1 O LORD, my God, most earnestly
I seek your holy face,
within your house again to see
the glories of your grace.
Apart from you I long and thirst,
and naught can satisfy;
I wander in a desert land
where all the streams are dry.
2 The loving-kindness of my God
is more than life to me,
so I will praise you all my days
and pray continually.
In you my soul is satisfied,
my darkness turns to light,
and joyful meditations fill
the watches of the night.
3 Beneath the shadow of your wings
I sing my joy and praise.
Your right hand is my strong support
through troubled nights and days.
All those who seek my life will fall;
my life is in your hand.
God's king and people will rejoice;
in victory they will stand.
|First Line:||O LORD, my God, most earnestly|
|Title:||O LORD, My God, Most Earnestly|
|Topic:||Evening; Lord's Supper; Opening of Worship|
|Source:||Psalter, 1912; Psalter Hymnal, 1987, rev.|
A profession of longing for God when hindered by enemies from communing with God at the temple.
st. 1 = vv. 1-2
st. 2 = vv. 3-6
st. 3= vv. 7-11
Like Psalm 42, Psalm 63 uses the metaphor of thirst to express the longing for security in God's presence. Traditionally ascribed to David "when he was in the Desert of Judah," this song expresses the psalmist's yearning for God while forced to wander "in a desert land" far from the LORD's sanctuary (st. 1; see also Ps. 84). There the psalmist thinks of God's soul-satisfying love through "the watches of the night" (st. 2) and of the sense of security he enjoys from God's sheltering wings (st. 3). Though explicit mention of the king (v. 11; st. 3) identifies the speaker as the LORD's anointed, and references to enemies (vv. 9-10; st. 3) suggest that they are the ones who have forced the king from the temple, Christians can sing this psalm today whenever we yearn for the security that only God provides. The versification comes from the 1912 Psalter; with alterations mainly in stanza 3.

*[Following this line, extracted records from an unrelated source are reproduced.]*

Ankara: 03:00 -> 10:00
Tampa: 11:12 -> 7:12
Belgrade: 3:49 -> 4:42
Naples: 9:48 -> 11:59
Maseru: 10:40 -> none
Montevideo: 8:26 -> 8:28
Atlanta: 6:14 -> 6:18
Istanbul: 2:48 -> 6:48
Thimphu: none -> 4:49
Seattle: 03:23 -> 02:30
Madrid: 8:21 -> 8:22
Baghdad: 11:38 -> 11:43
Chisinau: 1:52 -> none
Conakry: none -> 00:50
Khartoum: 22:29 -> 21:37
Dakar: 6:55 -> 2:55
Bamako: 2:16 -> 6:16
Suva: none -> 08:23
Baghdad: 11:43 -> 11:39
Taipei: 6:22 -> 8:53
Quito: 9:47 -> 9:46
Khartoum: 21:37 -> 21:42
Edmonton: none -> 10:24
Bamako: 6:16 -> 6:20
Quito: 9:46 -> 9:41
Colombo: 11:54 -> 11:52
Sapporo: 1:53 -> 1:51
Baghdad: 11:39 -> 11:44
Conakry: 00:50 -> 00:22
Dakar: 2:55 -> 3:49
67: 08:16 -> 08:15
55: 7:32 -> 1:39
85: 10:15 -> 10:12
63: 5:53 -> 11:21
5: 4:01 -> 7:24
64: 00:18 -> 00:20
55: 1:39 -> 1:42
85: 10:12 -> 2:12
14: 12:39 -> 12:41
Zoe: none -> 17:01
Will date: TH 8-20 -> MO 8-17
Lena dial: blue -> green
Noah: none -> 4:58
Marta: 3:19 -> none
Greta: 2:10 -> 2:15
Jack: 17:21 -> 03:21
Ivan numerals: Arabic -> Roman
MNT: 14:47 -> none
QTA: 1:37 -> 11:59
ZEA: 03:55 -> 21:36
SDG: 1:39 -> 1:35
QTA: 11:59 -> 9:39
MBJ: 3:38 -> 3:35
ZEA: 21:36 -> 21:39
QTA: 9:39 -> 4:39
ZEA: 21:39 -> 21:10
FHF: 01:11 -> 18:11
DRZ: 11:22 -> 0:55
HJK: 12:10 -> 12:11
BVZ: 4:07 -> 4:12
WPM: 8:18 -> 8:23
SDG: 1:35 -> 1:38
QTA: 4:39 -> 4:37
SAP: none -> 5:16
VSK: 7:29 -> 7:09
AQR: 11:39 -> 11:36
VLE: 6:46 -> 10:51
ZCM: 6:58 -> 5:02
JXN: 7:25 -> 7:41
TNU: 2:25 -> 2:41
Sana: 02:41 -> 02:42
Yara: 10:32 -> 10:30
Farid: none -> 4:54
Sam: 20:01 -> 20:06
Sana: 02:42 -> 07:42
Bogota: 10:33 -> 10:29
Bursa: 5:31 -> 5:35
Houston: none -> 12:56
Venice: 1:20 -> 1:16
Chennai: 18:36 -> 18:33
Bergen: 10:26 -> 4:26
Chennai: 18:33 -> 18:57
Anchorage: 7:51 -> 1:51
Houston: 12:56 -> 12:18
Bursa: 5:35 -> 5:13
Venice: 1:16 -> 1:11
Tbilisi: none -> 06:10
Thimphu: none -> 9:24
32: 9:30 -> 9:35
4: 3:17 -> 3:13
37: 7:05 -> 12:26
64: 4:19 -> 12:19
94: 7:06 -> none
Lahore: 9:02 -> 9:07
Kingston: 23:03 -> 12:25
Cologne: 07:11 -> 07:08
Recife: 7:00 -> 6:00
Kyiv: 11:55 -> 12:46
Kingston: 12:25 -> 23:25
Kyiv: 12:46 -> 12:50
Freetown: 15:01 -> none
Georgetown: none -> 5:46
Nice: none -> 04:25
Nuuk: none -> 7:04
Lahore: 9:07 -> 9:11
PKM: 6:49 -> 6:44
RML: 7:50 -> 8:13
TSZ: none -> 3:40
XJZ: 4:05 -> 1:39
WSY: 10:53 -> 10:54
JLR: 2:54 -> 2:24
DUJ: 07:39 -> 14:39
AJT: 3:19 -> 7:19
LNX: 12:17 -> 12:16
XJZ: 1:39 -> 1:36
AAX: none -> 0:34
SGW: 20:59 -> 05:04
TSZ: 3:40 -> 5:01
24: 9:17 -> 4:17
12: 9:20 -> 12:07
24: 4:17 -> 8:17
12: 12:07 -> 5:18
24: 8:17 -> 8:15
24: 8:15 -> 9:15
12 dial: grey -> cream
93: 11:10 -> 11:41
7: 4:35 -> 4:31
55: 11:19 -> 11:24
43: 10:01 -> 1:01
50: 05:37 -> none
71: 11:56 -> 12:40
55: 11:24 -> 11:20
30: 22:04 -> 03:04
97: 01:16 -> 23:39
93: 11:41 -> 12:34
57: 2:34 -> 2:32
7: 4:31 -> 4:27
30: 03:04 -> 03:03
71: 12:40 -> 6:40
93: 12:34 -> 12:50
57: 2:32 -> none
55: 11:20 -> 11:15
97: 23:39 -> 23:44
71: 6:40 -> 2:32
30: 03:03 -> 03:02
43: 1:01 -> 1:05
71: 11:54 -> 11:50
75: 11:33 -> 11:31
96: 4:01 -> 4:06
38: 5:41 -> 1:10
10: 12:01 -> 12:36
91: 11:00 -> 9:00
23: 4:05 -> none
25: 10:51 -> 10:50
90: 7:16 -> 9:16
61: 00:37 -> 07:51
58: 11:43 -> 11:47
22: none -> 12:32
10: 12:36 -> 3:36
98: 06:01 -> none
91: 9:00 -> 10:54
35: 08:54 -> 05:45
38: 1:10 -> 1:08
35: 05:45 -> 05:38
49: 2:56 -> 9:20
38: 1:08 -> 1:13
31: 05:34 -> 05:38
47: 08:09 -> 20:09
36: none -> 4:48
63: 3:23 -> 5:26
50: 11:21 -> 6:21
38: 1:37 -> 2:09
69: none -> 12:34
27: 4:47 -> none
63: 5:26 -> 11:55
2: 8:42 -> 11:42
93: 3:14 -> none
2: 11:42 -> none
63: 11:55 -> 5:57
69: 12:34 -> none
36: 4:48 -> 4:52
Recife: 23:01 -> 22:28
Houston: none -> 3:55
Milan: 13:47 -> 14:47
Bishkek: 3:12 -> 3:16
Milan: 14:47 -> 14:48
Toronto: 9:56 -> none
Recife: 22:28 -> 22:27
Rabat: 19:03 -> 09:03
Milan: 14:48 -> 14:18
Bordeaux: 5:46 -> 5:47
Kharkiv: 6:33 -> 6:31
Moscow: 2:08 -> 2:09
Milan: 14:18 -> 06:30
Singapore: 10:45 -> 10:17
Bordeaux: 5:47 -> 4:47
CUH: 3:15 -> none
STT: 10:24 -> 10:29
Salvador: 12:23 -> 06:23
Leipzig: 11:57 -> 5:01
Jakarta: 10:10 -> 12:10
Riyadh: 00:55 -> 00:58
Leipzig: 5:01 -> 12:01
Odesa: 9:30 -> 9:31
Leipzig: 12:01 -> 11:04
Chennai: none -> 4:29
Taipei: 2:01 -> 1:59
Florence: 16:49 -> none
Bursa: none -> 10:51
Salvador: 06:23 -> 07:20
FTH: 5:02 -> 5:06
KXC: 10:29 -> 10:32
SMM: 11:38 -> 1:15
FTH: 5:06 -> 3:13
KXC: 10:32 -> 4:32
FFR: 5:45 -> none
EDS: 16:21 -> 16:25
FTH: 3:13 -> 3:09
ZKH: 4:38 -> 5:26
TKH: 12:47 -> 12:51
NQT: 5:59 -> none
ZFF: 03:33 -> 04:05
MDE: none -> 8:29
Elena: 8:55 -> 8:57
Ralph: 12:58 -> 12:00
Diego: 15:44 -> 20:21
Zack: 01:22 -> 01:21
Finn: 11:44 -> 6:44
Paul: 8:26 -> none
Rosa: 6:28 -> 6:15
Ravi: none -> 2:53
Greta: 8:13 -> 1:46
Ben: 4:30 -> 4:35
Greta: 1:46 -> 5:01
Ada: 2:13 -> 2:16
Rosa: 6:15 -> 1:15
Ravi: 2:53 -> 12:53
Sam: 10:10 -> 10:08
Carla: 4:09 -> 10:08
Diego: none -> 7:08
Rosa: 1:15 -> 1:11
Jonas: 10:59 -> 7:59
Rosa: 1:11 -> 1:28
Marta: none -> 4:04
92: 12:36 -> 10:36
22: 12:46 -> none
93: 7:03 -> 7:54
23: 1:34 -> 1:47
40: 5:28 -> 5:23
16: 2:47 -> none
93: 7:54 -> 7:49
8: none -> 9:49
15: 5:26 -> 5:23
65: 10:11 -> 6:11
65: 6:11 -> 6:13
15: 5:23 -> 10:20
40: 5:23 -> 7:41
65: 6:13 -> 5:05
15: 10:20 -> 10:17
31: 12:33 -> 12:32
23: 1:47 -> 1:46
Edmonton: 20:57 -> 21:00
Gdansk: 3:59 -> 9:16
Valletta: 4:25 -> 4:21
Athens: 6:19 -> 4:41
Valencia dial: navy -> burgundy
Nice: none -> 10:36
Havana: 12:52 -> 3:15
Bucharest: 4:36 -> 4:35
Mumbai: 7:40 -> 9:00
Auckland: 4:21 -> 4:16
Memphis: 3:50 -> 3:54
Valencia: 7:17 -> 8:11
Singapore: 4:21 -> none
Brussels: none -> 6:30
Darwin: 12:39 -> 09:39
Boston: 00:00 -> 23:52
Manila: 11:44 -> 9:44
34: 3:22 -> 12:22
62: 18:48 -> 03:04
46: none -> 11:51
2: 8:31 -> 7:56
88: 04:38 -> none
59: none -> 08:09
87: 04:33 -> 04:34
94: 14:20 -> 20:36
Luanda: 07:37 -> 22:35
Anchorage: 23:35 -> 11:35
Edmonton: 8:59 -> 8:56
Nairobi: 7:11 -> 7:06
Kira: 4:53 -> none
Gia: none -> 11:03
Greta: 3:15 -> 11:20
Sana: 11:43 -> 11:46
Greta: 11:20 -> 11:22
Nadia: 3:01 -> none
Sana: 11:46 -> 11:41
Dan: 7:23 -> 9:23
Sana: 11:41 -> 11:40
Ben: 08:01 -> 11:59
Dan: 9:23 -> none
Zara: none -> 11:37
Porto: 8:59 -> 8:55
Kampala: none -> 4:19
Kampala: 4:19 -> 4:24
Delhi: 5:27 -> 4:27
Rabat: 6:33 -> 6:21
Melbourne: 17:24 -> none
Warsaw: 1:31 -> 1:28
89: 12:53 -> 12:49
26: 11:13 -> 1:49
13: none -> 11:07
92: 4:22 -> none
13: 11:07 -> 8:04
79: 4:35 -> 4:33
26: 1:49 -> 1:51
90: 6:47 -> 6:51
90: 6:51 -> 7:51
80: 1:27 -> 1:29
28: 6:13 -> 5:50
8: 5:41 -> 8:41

Preserved in the early church for use in daily public prayers, this psalm fits well at the beginning of worship or whenever the church seeks to express its longing for God's presence and saving power.
--Psalter Hymnal Handbook
George Coles Stebbins (b. East Carlton, NY, 1846; d. Catskill, NY, 1945) composed THE GREEN HILL in 1877 to accompany Cecil F. Alexander's hymn “There Is a Green Hill Far Away.” The tune was published in Gospel Hymns No.3 (1878). The slow harmonic rhythm and mostly stepwise melody build to a climax in the last line. This music bears an animated tempo, but organists must be sure to tie over many of the bass tones.
Stebbins grew up on a farm and attended a small country school. At the age of thirteen he enrolled in a singing school and became so enthralled with music that he decided to make it his career. In 1869 he moved to Chicago, where he worked at the Lyon and Healy Music Company and became music director at the First Baptist Church. There he also became acquainted with famous gospel musicians Root (PHH 93), Bliss (PHH 479), and Sankey (PHH 73). In 1874 he moved to Boston and became music director of the Clarendon Baptist Church and later of Tremont Temple Baptist Church.
Associated with Dwight L. Moody and Ira D. Sankey from 1876 until 1899, Stebbins traveled on their evangelism campaigns throughout England and the United States as well as in India, Egypt, and Palestine. Along with Sankey and McGranahan, he edited and published three editions of Gospel Hymns (1878-1891). He also edited The Northfield Hymnal (1904) for Moody's Bible Conference in Massachusetts. Stebbins composed some fifteen hundred songs, many of them under the pseudonym "George Coles." His Reminiscences and Gospel Hymn Stories (1924) are a helpful account of gospel music in the urban revivals of the late nineteenth century.